→ **Brief**: Pick every line from the data below that contains the string "define" and copy it.

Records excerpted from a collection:

-----

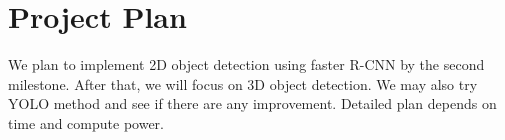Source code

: \section{Project Plan}
We plan to implement 2D object detection using faster R-CNN by the second milestone. After that, we will focus on 3D object detection. We may also try YOLO\cite{yolo} method and see if there are any improvement. Detailed plan depends on time and compute power.



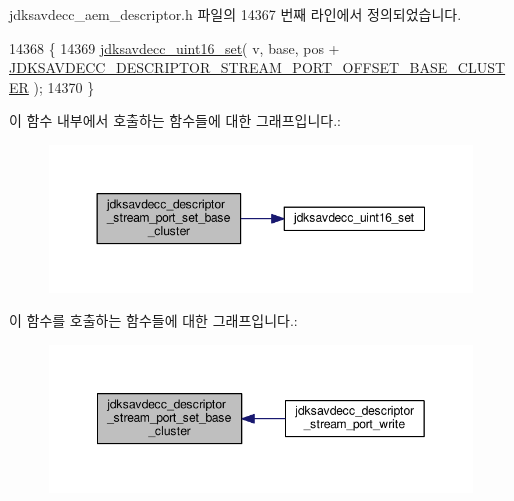 jdksavdecc\+\_\+aem\+\_\+descriptor.\+h 파일의 14367 번째 라인에서 정의되었습니다.


\begin{DoxyCode}
14368 \{
14369     \hyperlink{group__endian_ga14b9eeadc05f94334096c127c955a60b}{jdksavdecc\_uint16\_set}( v, base, pos + 
      \hyperlink{group__descriptor__stream__port_gab0727e3e5c98cc2806c8a22bace4e62a}{JDKSAVDECC\_DESCRIPTOR\_STREAM\_PORT\_OFFSET\_BASE\_CLUSTER} 
      );
14370 \}
\end{DoxyCode}


이 함수 내부에서 호출하는 함수들에 대한 그래프입니다.\+:
\nopagebreak
\begin{figure}[H]
\begin{center}
\leavevmode
\includegraphics[width=350pt]{group__descriptor__stream__port_gae89f646edcaebd56089db2efb1a051e1_cgraph}
\end{center}
\end{figure}




이 함수를 호출하는 함수들에 대한 그래프입니다.\+:
\nopagebreak
\begin{figure}[H]
\begin{center}
\leavevmode
\includegraphics[width=349pt]{group__descriptor__stream__port_gae89f646edcaebd56089db2efb1a051e1_icgraph}
\end{center}
\end{figure}


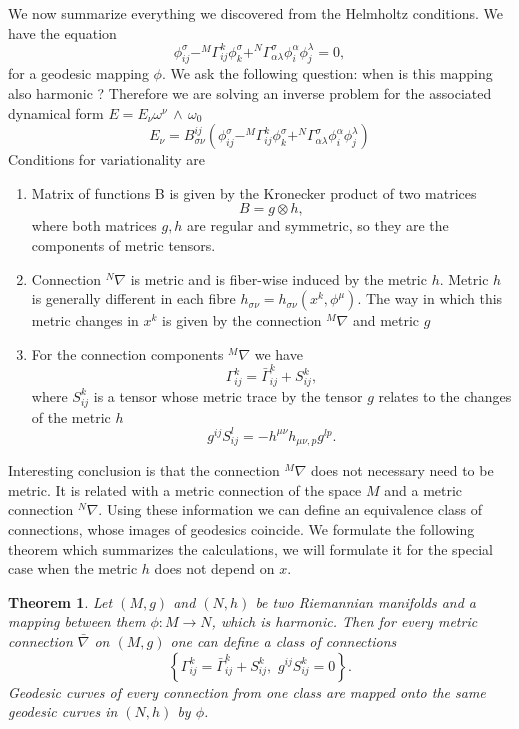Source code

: \documentclass[english]{article}
\newtheorem{theorem}{Theorem}
\begin{document}
We now summarize everything we discovered from the Helmholtz conditions.
We have the equation
$$
\phi^{\sigma}_{ij}- ^M \Gamma^k_{ij}\phi^\sigma_k+^N\Gamma^\sigma_{\alpha\lambda}\phi^\alpha_i\phi^\lambda_j=0,
$$
for a geodesic mapping $\phi$. We ask the following question: when is this mapping also harmonic ? Therefore we are solving an inverse problem for the associated dynamical form $E=E_\nu \omega^\nu\,\wedge\,\omega_0$
$$
E_\nu=B^{ij}_{\sigma\nu}\left(\phi^{\sigma}_{ij}- ^M \Gamma^k_{ij}\phi^\sigma_k+^N\Gamma^\sigma_{\alpha\lambda}\phi^\alpha_i\phi^\lambda_j\right)
$$
Conditions for variationality are
\begin{enumerate}
\item Matrix of functions B is given by the Kronecker product of two matrices 
$$B=g\otimes h,$$
where both matrices $g,h$ are regular and symmetric, so they are the components of metric tensors.
\item Connection $^N\nabla$ is metric and is fiber-wise induced by the metric $h$. Metric $h$ is generally different in each fibre $h_{\sigma\nu}=h_{\sigma\nu}(x^k,\phi^\mu)$. The way in which this metric changes in $x^k$ is given by the connection $^M \nabla$ and metric $g$
\item For the connection components $^M \nabla$ we have
$$
\Gamma^k_{ij}=\bar{\Gamma}^k_{ij}+S^k_{ij},
$$
where $S^k_{ij}$ is a tensor whose metric trace by the tensor $g$ relates to the changes of the metric $h$  
$$
g^{ij}S^l_{ij}=-h^{\mu\nu}h_{\mu\nu,p}g^{lp}.
$$
\end{enumerate}
Interesting conclusion is that the connection $^M \nabla$ does not necessary need to be metric. It is related with a metric connection of the space $M$ and a metric connection $^N \nabla$. Using these information we can define an equivalence class of connections, whose images of geodesics coincide. We formulate the following theorem which summarizes the calculations, we will formulate it for the special case when the metric $h$ does not depend on $x$.
\begin{theorem}
Let $(M,g)$ and $(N,h)$ be two Riemannian manifolds and a mapping between them $\phi: M\rightarrow N$, which is harmonic. Then for every metric connection $\bar{\nabla}$ on $(M,g)$ one can define a class of connections  
$$
\left\{\Gamma^k_{ij}=\bar{\Gamma}^k_{ij}+S^k_{ij}, \,\, g^{ij}S^k_{ij}=0 \right\}.
$$
Geodesic curves of every connection from one class are mapped onto the same geodesic curves in $(N,h)$ by $\phi$.
\end{theorem}
\end{document}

-----

→ **Solution for this problem**:
Interesting conclusion is that the connection $^M \nabla$ does not necessary need to be metric. It is related with a metric connection of the space $M$ and a metric connection $^N \nabla$. Using these information we can define an equivalence class of connections, whose images of geodesics coincide. We formulate the following theorem which summarizes the calculations, we will formulate it for the special case when the metric $h$ does not depend on $x$.
Let $(M,g)$ and $(N,h)$ be two Riemannian manifolds and a mapping between them $\phi: M\rightarrow N$, which is harmonic. Then for every metric connection $\bar{\nabla}$ on $(M,g)$ one can define a class of connections  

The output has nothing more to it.